Prompt
Please copy out all of the records below, replacing "nullable false" with "required true" and keeping everything else the same. Omit the pictures.
++++++
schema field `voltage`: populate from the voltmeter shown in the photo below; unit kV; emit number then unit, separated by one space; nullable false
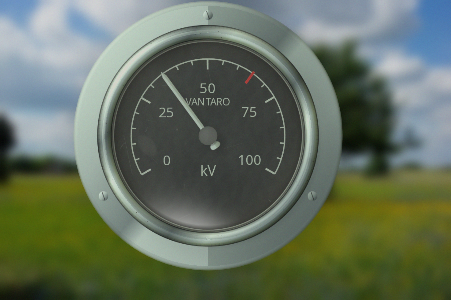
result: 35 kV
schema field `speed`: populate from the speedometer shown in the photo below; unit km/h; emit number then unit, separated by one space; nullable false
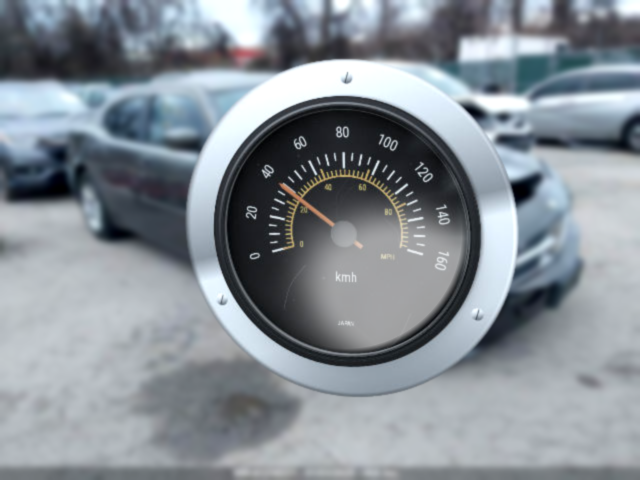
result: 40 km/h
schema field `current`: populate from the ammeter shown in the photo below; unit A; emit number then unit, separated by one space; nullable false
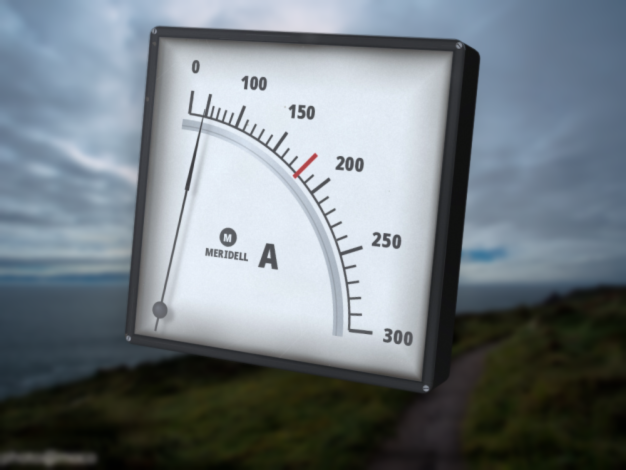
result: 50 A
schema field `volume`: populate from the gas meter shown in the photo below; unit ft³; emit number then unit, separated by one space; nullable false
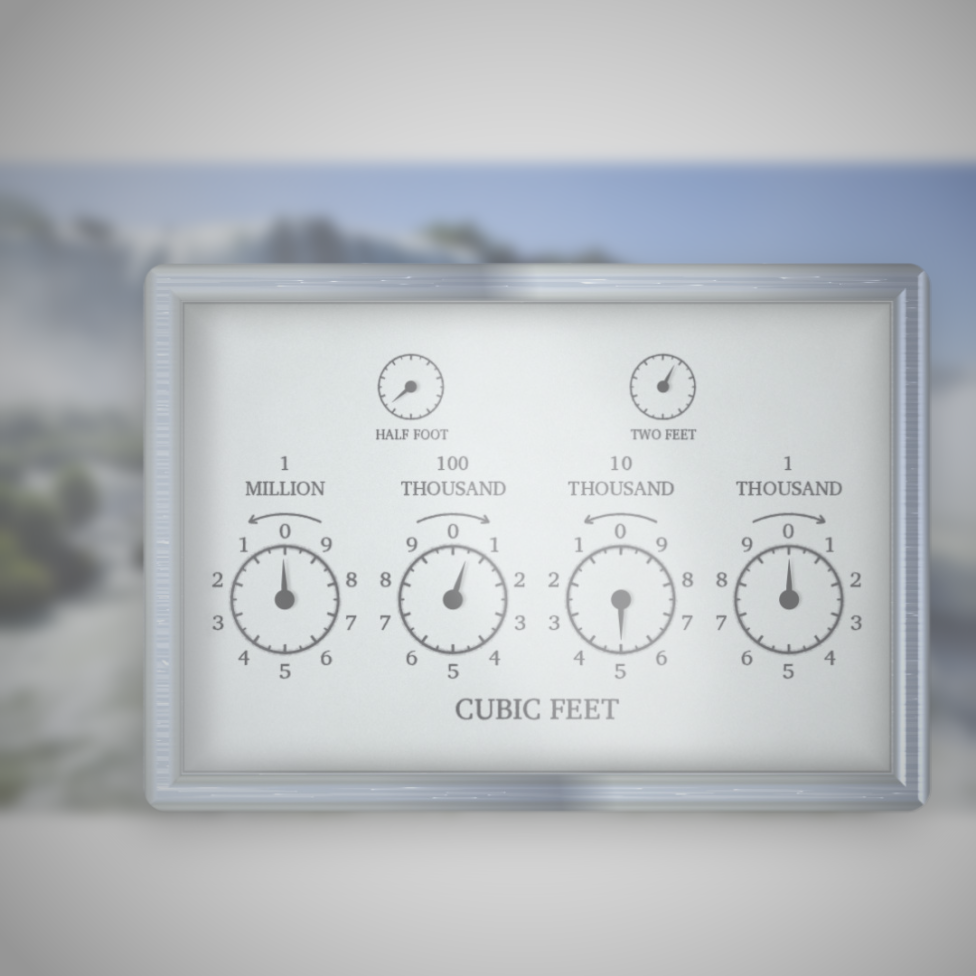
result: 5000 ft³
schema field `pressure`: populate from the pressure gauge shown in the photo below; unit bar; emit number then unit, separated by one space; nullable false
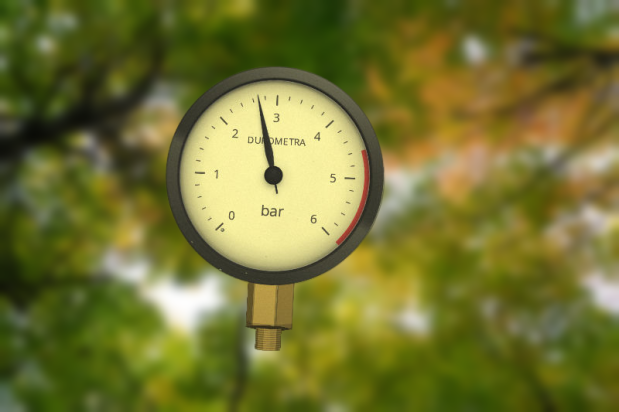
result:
++++++
Task response
schema field `voltage`: populate from the voltmeter shown in the photo below; unit kV; emit number then unit, separated by one space; required true
result: 35 kV
schema field `speed`: populate from the speedometer shown in the photo below; unit km/h; emit number then unit, separated by one space; required true
result: 40 km/h
schema field `current`: populate from the ammeter shown in the photo below; unit A; emit number then unit, separated by one space; required true
result: 50 A
schema field `volume`: populate from the gas meter shown in the photo below; unit ft³; emit number then unit, separated by one space; required true
result: 5000 ft³
schema field `pressure`: populate from the pressure gauge shown in the photo below; unit bar; emit number then unit, separated by one space; required true
result:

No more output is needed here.